Ringfort (Cashel), Tullowbrin, Co. Kilkenny
Co. Kilkenny |
Ringforts
A stone enclosure sitting in a gentle hollow in Kilkenny farmland goes by two identities, and they contradict each other rather interestingly.
Locally it is called Butler's Folly, attributed to a James Butler who supposedly constructed it in the early nineteenth century. But the structure itself tells a different story: this is a cashel, a type of early medieval ringfort built from dry-stone walling rather than the earthen banks more commonly associated with the form, and it displays none of the hallmarks of a Victorian eccentric's landscaping project.

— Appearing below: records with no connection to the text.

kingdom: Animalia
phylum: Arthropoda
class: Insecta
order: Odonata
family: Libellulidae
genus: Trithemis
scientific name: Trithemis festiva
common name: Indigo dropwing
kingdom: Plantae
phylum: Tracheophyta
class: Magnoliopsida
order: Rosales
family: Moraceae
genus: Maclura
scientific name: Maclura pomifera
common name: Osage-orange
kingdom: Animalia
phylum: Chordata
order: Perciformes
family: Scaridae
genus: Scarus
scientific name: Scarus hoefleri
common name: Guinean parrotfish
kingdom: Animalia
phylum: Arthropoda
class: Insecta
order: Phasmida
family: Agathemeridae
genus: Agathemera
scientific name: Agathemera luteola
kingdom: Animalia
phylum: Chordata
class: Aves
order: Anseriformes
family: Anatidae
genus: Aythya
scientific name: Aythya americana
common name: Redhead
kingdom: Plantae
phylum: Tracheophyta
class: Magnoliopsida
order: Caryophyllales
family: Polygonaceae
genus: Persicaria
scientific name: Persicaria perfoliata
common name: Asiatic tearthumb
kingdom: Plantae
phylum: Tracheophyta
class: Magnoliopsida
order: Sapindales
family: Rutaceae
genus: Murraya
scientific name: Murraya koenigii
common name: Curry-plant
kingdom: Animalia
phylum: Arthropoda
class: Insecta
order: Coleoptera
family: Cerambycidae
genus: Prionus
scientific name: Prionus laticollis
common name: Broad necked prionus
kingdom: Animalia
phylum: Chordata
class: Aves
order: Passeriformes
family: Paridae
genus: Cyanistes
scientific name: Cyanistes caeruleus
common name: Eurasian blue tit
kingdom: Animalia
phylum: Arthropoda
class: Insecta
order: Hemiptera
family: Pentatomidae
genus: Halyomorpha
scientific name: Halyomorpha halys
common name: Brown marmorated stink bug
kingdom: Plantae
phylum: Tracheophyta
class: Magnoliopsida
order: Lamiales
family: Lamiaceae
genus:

The cashel is substantially intact, with an internal diameter of sixteen metres and walls that run to six and a half metres thick, standing between 1.3 and two metres in height depending on which face you measure. The outer wall has been robbed over time, leaving a sloping spread of collapsed stone rubble, but the interior survives well. The eastern entrance is particularly telling: just over half a metre wide, it is faced with carefully coursed slabs and retains a pair of small corbels, projecting from the passage walls at a height of roughly twenty to thirty centimetres. Corbels of this kind, small stone brackets built into a wall, are thought to have supported some form of barrier or gate fitting, which gives a sense of how deliberately engineered this threshold once was. A second possible cashel adjoins the structure to the north-east. The site does not appear on the Ordnance Survey six-inch first edition maps, which complicates the Butler's Folly story rather than resolves it; the absence from those mid-nineteenth century maps could suggest the structure predates the survey, or simply that it was overlooked, but it does nothing to support a confident attribution to any named builder. What remains is a well-preserved enclosure with a locally invented biography sitting uneasily alongside its stonework.